I'll meet for beers & wings & gear-talk, get a bit drunk, catch a cab, pay the babysitter & still have a few bucks in my pocket.


Sent from my other brain.


----------



## jdto (Sep 30, 2015)

Yeah, I'd love to see him, too. But at those prices, I'll be watching YouTube, instead.


----------



## Guncho (Jun 16, 2015)

I think you guys are looking at the Platinum prices.

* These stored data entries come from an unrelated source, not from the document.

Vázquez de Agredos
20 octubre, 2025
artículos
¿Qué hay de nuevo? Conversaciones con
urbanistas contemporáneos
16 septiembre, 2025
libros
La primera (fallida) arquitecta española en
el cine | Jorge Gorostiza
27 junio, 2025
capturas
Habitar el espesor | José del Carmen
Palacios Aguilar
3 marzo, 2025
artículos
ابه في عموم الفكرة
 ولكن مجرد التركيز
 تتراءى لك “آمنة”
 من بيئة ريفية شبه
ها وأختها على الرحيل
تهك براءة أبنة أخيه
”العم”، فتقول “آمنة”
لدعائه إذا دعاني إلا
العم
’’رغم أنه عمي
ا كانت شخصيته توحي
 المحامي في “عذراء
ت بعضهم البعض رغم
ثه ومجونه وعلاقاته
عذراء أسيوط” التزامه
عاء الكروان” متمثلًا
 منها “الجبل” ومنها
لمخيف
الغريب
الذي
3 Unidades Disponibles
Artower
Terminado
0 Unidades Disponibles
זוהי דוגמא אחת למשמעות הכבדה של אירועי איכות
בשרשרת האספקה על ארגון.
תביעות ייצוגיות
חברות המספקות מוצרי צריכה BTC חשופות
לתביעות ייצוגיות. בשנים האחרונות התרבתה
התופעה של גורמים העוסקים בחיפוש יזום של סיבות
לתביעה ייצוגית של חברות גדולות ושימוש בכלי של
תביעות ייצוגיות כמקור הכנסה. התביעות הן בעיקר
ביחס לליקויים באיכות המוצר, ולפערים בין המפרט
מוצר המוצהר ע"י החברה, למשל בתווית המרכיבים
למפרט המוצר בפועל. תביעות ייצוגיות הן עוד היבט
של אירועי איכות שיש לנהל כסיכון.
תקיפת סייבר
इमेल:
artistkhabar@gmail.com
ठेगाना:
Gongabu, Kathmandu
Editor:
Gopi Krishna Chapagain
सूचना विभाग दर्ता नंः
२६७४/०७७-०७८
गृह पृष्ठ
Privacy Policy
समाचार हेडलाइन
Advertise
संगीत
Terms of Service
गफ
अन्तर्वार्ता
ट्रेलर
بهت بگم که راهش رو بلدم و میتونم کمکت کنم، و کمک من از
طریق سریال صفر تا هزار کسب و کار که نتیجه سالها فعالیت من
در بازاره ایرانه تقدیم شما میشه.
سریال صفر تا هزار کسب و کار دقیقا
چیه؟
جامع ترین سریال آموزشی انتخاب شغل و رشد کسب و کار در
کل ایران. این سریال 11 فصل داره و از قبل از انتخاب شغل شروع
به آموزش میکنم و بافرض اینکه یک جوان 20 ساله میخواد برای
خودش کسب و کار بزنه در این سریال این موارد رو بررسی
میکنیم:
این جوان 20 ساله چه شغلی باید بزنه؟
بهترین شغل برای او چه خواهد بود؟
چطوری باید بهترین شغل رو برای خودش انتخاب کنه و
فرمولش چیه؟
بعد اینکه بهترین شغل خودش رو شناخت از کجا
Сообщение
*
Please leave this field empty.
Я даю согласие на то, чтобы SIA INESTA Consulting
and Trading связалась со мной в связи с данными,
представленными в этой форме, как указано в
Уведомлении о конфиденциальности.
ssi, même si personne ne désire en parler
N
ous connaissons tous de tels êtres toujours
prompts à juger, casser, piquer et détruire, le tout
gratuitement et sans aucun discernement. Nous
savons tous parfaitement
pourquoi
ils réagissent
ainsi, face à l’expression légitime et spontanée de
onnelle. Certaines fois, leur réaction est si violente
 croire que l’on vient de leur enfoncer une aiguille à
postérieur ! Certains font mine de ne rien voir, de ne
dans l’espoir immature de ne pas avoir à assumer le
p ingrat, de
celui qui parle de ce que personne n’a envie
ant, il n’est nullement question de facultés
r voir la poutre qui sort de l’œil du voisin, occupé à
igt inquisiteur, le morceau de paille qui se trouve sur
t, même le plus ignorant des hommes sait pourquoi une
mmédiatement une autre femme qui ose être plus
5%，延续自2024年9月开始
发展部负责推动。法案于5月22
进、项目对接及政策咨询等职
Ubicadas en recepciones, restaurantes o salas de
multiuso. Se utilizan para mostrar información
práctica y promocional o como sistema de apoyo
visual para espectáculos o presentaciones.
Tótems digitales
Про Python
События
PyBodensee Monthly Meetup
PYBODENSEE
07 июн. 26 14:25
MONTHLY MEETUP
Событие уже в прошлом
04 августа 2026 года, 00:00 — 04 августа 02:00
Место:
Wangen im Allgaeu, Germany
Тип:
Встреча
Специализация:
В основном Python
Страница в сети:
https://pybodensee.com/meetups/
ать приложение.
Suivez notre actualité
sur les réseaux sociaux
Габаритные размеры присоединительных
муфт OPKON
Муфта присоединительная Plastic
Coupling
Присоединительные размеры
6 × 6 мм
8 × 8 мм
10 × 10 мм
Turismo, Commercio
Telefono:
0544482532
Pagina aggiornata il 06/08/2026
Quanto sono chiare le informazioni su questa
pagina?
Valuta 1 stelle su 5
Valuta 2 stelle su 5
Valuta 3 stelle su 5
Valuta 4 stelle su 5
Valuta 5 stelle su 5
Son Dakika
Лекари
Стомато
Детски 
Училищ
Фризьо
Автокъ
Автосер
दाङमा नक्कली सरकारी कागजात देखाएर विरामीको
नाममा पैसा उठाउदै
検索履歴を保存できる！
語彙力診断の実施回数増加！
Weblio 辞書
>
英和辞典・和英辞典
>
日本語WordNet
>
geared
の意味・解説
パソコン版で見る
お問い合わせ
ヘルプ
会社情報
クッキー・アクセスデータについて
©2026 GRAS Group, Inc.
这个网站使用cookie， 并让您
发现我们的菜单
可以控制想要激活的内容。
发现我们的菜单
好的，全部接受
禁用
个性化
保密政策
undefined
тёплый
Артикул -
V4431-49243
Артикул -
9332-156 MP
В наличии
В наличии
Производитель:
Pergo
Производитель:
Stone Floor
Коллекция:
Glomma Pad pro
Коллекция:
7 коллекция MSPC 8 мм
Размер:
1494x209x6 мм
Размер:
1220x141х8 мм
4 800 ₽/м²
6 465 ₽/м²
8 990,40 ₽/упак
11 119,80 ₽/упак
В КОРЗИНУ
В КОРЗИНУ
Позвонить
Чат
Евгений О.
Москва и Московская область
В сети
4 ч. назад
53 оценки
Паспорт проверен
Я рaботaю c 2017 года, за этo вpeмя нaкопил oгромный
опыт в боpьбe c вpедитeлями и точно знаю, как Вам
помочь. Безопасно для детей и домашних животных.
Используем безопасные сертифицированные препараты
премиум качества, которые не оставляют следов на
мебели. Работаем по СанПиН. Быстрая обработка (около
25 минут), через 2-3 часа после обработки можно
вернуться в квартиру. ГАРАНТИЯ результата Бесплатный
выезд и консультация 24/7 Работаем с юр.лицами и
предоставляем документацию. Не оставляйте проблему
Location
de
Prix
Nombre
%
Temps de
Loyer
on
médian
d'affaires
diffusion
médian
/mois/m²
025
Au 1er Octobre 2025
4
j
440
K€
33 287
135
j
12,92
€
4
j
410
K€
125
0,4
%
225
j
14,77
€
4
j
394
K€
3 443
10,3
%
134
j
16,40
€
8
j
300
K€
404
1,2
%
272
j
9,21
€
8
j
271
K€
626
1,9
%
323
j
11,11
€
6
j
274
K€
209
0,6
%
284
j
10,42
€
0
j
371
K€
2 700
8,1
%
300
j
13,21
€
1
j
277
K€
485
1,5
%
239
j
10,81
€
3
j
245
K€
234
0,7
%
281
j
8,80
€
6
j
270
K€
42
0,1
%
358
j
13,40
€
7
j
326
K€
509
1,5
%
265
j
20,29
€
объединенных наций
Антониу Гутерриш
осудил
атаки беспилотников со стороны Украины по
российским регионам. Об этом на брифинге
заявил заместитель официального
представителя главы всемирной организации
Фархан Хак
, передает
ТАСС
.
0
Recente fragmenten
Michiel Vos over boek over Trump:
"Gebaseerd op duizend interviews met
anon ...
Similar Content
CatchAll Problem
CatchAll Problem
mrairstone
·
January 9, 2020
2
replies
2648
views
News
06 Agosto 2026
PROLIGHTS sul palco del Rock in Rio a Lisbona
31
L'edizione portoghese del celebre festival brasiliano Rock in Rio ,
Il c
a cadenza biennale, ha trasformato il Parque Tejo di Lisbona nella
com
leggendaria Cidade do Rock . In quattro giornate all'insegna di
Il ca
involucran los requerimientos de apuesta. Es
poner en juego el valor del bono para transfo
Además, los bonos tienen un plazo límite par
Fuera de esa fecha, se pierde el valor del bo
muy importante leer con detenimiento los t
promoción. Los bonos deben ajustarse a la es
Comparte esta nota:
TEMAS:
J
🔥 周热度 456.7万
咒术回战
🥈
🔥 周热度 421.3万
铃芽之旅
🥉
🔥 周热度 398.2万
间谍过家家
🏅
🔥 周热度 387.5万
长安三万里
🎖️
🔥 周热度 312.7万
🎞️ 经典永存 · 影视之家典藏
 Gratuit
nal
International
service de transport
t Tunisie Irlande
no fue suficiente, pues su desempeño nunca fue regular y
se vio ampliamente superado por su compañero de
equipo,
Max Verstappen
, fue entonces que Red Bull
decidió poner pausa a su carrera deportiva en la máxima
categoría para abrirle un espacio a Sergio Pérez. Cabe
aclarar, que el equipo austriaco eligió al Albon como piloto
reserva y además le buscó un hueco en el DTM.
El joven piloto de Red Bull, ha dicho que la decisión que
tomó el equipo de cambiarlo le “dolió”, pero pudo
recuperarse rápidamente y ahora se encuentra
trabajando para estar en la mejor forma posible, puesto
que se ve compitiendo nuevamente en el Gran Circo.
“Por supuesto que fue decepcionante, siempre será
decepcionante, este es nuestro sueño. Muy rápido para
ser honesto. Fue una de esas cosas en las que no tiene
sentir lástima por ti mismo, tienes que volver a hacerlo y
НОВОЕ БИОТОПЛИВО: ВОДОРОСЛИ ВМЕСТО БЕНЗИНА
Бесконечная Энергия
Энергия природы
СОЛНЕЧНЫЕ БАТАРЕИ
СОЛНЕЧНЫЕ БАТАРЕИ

Normal ticket prices are $99 to $179.


----------



## keithb7 (Dec 28, 2006)

Guncho said:


> I think you guys are looking at the Platinum prices.
> 
> Normal ticket prices are $99 to $179.


 Yes, to get you in the door and be sitting a ways away.
I'm not into sitting 30 rows back. To me that a $75 or less, ticket. I have to drive 6.5 hours to Calgary for 
seat that far back? I'm not into it. $125 row 3, I'd leave tomorrow for the drive.


----------



## Guitar101 (Jan 19, 2011)

I watched a program the other day about the (new) scalpers using bots to grab up a bunch of tickets and re-sell at ridiculous prices. These guys can't be that bright and surely someone can up with a way to beat them at their own game. "B o t B u s t e r s" unite.


----------



## jdto (Sep 30, 2015)

Guitar101 said:


> I watched a program the other day about the (new) scalpers using bots to grab up a bunch of tickets and re-sell at ridiculous prices. These guys can't be that bright and surely someone can up with a way to beat them at their own game. "B o t B u s t e r s" unite.


I'm done with that. Face value or I don't go. If we buy them, they'll keep doing it. Same thing for ScamHub.


----------



## GuitarsCanada (Dec 30, 2005)

$100 plus is getting out of line for an act like that. I saw BB King numerous times, Steve Vai numerous times, Joe Satriani numerous times Johnny Winter and Buddy Guy several times and even the bombastic Malmsteen a few times and never paid close too that. I will skip it


----------



## Scotty (Jan 30, 2013)

Disappointed in prices. I'm not paying that as much as I love his playing

Too elitist


----------



## Scotty (Jan 30, 2013)

Guncho said:


> I think you guys are looking at the Platinum prices.
> 
> Normal ticket prices are $99 to $179.


Nope, all gone
Starts at $375 now
Eff that


----------



## Boogieman (Apr 6, 2009)

He is scheduled to play on 20th November at the Montreal Bell Centre. As of now, the top seats ($201) are all gone, $175 floor seats are still available.


----------



## Robboman (Oct 14, 2006)

I came into this thread just now. Having seen the ticket prices, I expected discussion to be all about that. 

Yeah, I'm out too. Ridiculous! 

Good for Joe, and it's nice to see that in 2017 it's still possible for a guy to make it this big playing blues with vintage guitars and amps.

But not at my expense. I'll watch him on Youtube.


----------



## Guitar101 (Jan 19, 2011)

Robboman said:


> I came into this thread just now. Having seen the ticket prices, I expected discussion to be all about that.
> 
> Yeah, I'm out too. Ridiculous!
> 
> ...


I agree with you about Joe. Too bad it's the middlemen that are really bumping up the ticket prices. I'm out also.


----------



## Roryfan (Apr 19, 2010)

Meh. Despite being very technically proficient, his playing has never moved me in the way that both of the Alberts do.

P.S. At those prices Joe can afford to hire a proper singer - FWIW that album with Beth Hart is about the only thing of his that I like.


----------



## BGood (Feb 20, 2015)

keithb7 said:


> You could hear a guy's watch beep 5 rows back at times.


Wow ... people still wear beeping watches in Vancouver ?


----------